_Your task:_ In the reply, give back exactly the lines from the one with "f_number: 2.2" through the last line of the records, without pictures.

_Excerpted data:_
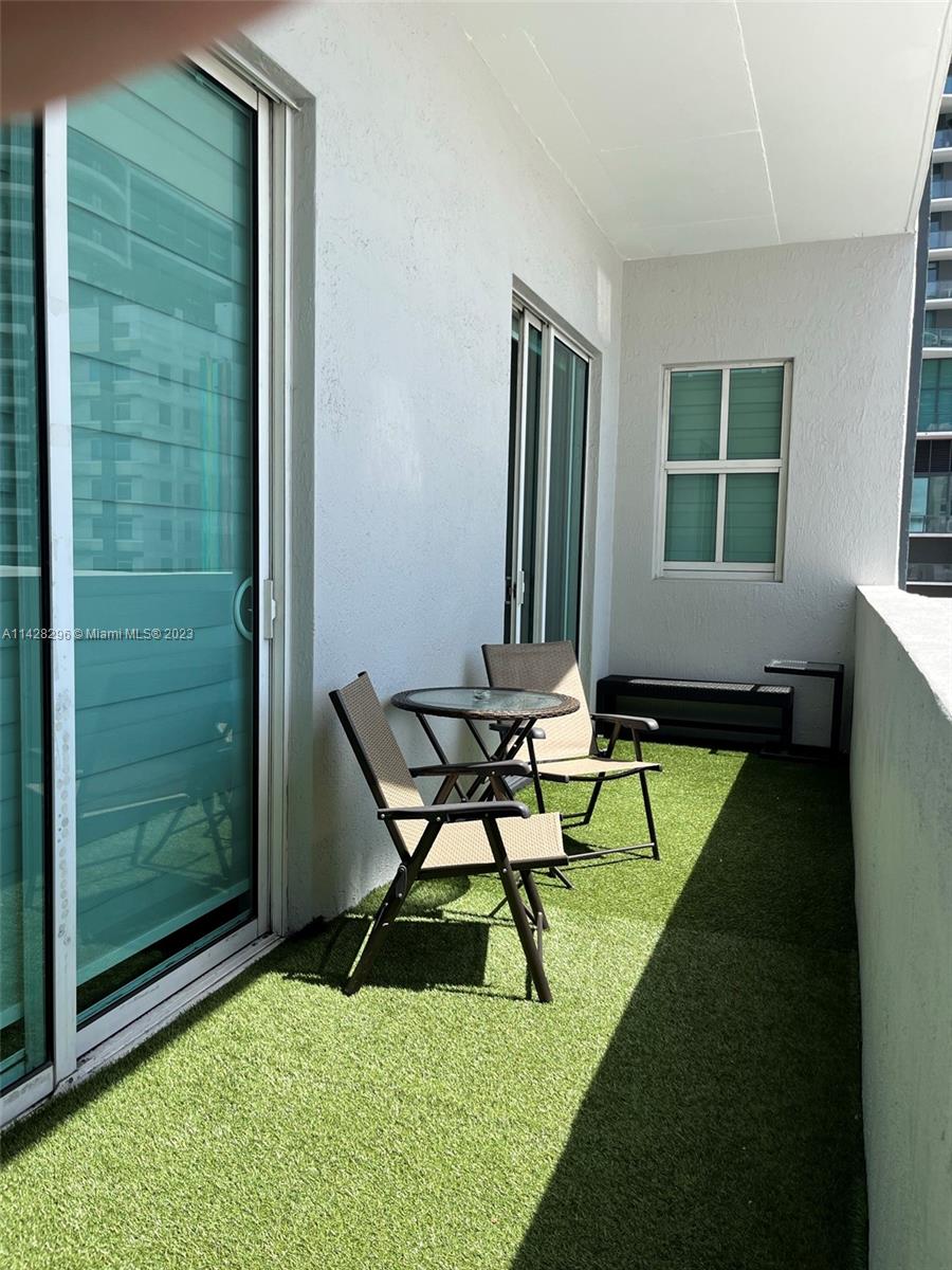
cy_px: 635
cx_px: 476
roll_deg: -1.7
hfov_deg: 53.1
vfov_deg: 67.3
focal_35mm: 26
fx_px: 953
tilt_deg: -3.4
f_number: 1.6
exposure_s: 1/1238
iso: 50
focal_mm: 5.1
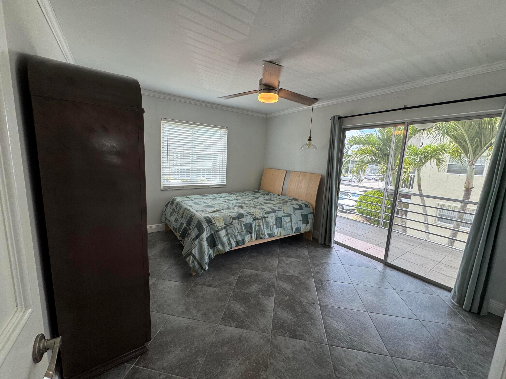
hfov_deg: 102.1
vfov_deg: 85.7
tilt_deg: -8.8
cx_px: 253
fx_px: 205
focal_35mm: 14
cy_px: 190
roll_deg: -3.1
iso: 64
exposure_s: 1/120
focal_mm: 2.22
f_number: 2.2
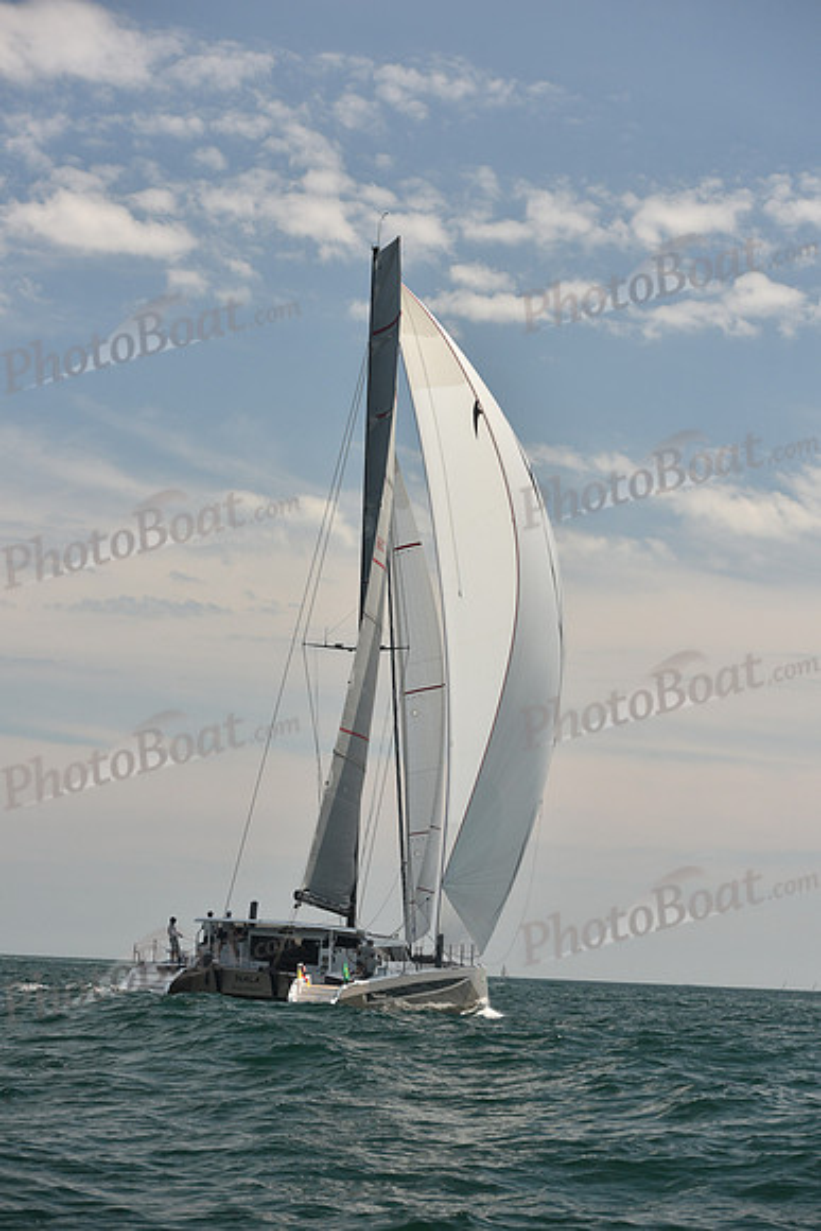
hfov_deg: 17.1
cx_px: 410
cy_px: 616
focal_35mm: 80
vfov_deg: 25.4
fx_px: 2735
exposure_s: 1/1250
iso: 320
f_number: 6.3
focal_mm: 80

_Solution to this task:_
f_number: 2.2
hfov_deg: 17.1
cx_px: 410
cy_px: 616
focal_35mm: 80
vfov_deg: 25.4
fx_px: 2735
exposure_s: 1/1250
iso: 320
f_number: 6.3
focal_mm: 80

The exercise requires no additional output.